S&P 500 futures fell 0.23% early Tuesday, extending a two-session losing streak that has knocked the broad market off its recent highs and refocused trader attention squarely on whether the artificial intelligence trade can sustain its premium valuations. Nasdaq 100 futures dropped 0.46%, while Dow futures shed 58 points, or 0.12%, signaling a modestly lower open across all three major benchmarks.

Seagate Lit the Fuse

The catalyst traces directly to Monday's JPMorgan Global Technology, Media and Communications Conference, where Seagate CEO Dave Mosley was asked what it would take to expand factory capacity to meet surging AI-driven demand for storage. His answer unsettled investors. Mosley said diverting engineering teams to build new facilities or bring new machines online would slow the pace of technological improvement. The company's strategy, he explained, centers on squeezing more exabytes from existing operations rather than expanding the manufacturing footprint.

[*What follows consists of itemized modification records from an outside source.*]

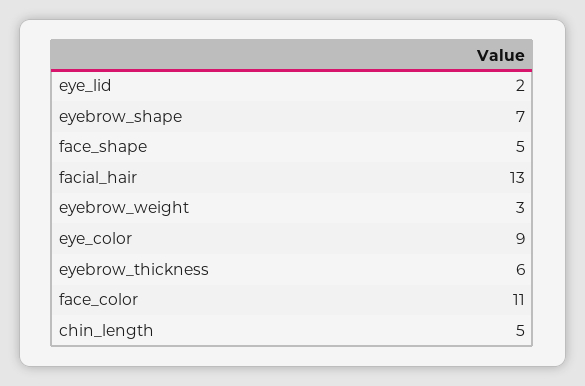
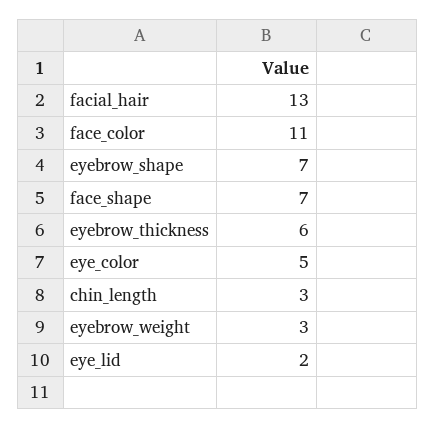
  {
    "eye_lid": 2,
    "eyebrow_shape": 7,
-   "face_shape": 5,
+   "face_shape": 7,
    "facial_hair": 13,
    "eyebrow_weight": 3,
-   "eye_color": 9,
+   "eye_color": 5,
    "eyebrow_thickness": 6,
    "face_color": 11,
-   "chin_length": 5
+   "chin_length": 3
  }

Seagate shares closed down more than 6% Monday, and the damage spread fast. Micron, SanDisk, and Western Digital all fell roughly 5% as traders repriced the entire memory and storage cohort. The logic is straightforward: if one of the sector's major players is signaling it cannot or will not scale capacity aggressively enough to meet AI demand, the revenue upside that has powered these stocks becomes less certain. It also raises a supply bottleneck question that cuts both ways — limited supply could support pricing power, but it could just as easily drive hyperscale customers to seek alternatives or delay buildouts.

The Nasdaq Composite closed 0.51% lower Monday, its second consecutive decline, while the S&P 500 slipped 0.07%. The Dow was the outlier, adding 159.95 points, or 0.32%, buoyed by defensive names and financials that have quietly outperformed while tech recalibrates.

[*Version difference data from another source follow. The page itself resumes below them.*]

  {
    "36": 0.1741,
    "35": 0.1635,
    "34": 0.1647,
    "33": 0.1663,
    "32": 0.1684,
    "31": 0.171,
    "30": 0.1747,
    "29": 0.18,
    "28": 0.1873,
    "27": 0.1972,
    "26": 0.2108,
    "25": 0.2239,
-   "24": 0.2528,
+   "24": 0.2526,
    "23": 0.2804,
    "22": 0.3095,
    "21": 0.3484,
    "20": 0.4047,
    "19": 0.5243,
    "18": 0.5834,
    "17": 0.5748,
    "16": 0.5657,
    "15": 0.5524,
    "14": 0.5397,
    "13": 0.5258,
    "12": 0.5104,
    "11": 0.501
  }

All Eyes on NVIDIA Wednesday

Tuesday's session sits in the shadow of what may be the most consequential single-stock earnings report of the quarter. NVIDIA reports fiscal Q1 2027 results after Wednesday's close, and the consensus bar is set at approximately $79.2 billion in revenue — a 79.5% year-over-year increase — with earnings per share of $1.78. The chipmaker beat revenue expectations in all four quarters of fiscal 2026, so a topline beat is largely priced in. The number that will move markets is forward guidance, where analysts expect approximately $87 billion for Q2.

NVIDIA shares traded between $218.37 and $230.63 on Monday, settling at $222.75 on volume of 146 million shares, slightly below the 158 million average. The stock is up 20% over the past month, which means any guidance disappointment could trigger a swift unwind, particularly with the memory chip selloff already weighing on sentiment across the semiconductor complex.

The 10-year Treasury yield held at 4.60%, ticking up one basis point as bond traders continued to price in the possibility that the Federal Reserve may not cut rates at all this year. The implied probability of an additional 25 basis point hike has climbed to approximately 40%, a remarkable shift from the six cuts markets were pricing just 18 months ago.

What Comes Next

The setup for the rest of the week is binary. If NVIDIA delivers a guidance beat north of $90 billion, the entire AI supply chain — including the battered memory names — likely rebounds hard. If guidance disappoints or merely meets expectations, the Seagate-triggered selloff becomes the opening act of a broader rotation out of the trade that defined the past three years. Wednesday after the bell is the moment that matters. Until then, expect positioning and hedging to dominate Tuesday's tape, with implied volatility on NVIDIA options suggesting a 7-8% post-earnings move in either direction.